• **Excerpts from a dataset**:
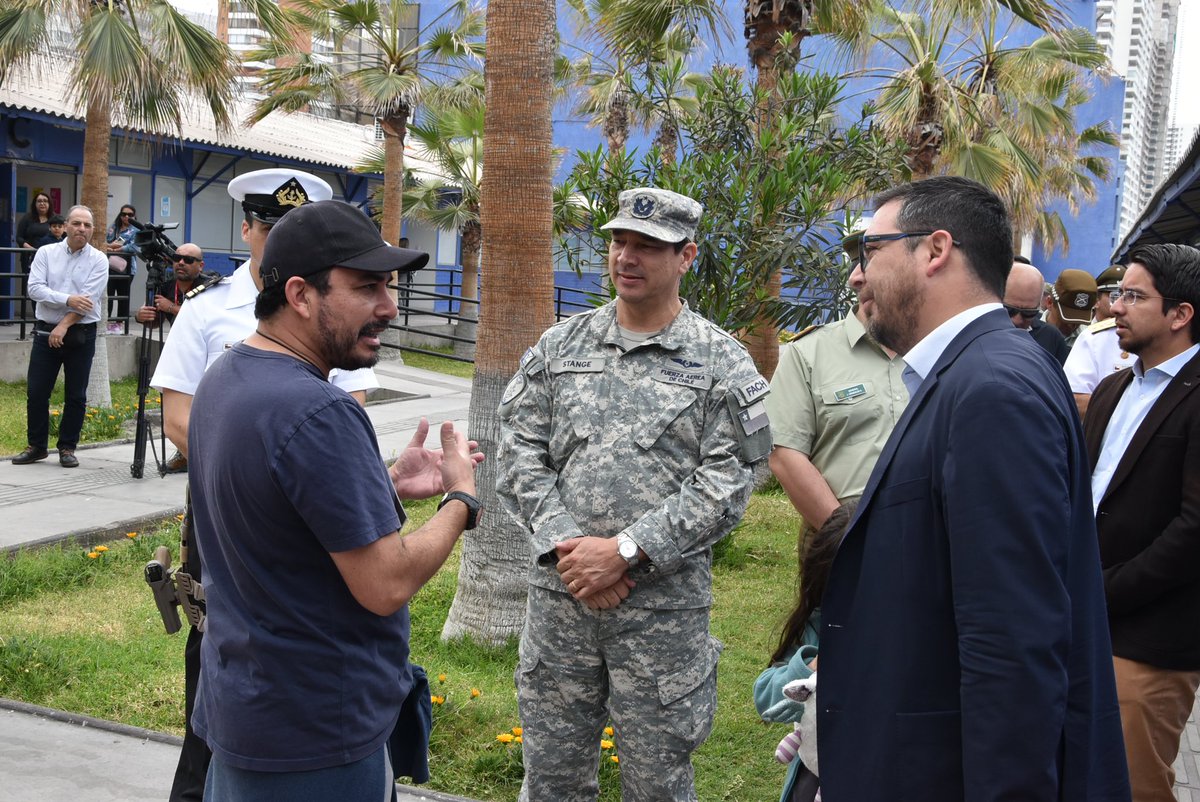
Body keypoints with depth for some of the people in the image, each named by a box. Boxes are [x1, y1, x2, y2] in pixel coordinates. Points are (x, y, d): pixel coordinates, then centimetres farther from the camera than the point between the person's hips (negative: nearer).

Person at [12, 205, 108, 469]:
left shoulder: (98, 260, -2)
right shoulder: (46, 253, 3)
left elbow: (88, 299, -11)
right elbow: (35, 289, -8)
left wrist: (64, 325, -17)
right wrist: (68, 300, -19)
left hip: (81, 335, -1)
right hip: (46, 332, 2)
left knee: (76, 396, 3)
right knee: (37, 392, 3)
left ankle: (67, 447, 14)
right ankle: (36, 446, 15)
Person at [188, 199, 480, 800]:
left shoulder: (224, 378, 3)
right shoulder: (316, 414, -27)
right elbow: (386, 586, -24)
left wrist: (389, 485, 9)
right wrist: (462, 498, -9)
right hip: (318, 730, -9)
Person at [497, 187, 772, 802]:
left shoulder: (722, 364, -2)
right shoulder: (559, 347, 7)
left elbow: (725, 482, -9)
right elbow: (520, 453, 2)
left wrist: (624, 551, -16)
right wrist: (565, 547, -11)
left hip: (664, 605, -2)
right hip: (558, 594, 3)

--

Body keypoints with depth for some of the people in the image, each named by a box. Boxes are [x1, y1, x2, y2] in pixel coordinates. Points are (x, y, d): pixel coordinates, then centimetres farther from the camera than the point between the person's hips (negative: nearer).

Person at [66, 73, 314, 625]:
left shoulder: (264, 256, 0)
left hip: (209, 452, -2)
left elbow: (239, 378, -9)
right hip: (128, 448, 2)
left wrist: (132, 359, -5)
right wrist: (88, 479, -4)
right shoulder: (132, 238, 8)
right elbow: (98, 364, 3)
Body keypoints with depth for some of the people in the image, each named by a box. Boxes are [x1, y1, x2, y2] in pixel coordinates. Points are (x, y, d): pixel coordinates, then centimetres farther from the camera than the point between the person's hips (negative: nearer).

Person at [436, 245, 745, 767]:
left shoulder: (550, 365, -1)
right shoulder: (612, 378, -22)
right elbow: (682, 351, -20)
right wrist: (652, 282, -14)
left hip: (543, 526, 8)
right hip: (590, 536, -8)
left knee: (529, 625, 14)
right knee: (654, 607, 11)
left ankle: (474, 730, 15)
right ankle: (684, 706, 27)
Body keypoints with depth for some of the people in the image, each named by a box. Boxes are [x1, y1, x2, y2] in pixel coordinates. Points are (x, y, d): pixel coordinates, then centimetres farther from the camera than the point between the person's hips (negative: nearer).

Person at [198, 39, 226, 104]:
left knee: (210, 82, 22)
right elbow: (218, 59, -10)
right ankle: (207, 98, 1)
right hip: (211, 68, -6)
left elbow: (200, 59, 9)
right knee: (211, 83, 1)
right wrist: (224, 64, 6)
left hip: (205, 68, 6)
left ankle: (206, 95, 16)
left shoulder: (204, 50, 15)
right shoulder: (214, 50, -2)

• **EXERCISE BRIEF**: Rename "wrist" to "hand" in the lines from the one with "left wrist: (132, 359, -5)" through the one with "right elbow: (98, 364, 3)", changing nothing else. Return only those lines.

• **SOLUTION FOR THIS TASK**:
left hand: (132, 359, -5)
right hand: (88, 479, -4)
right shoulder: (132, 238, 8)
right elbow: (98, 364, 3)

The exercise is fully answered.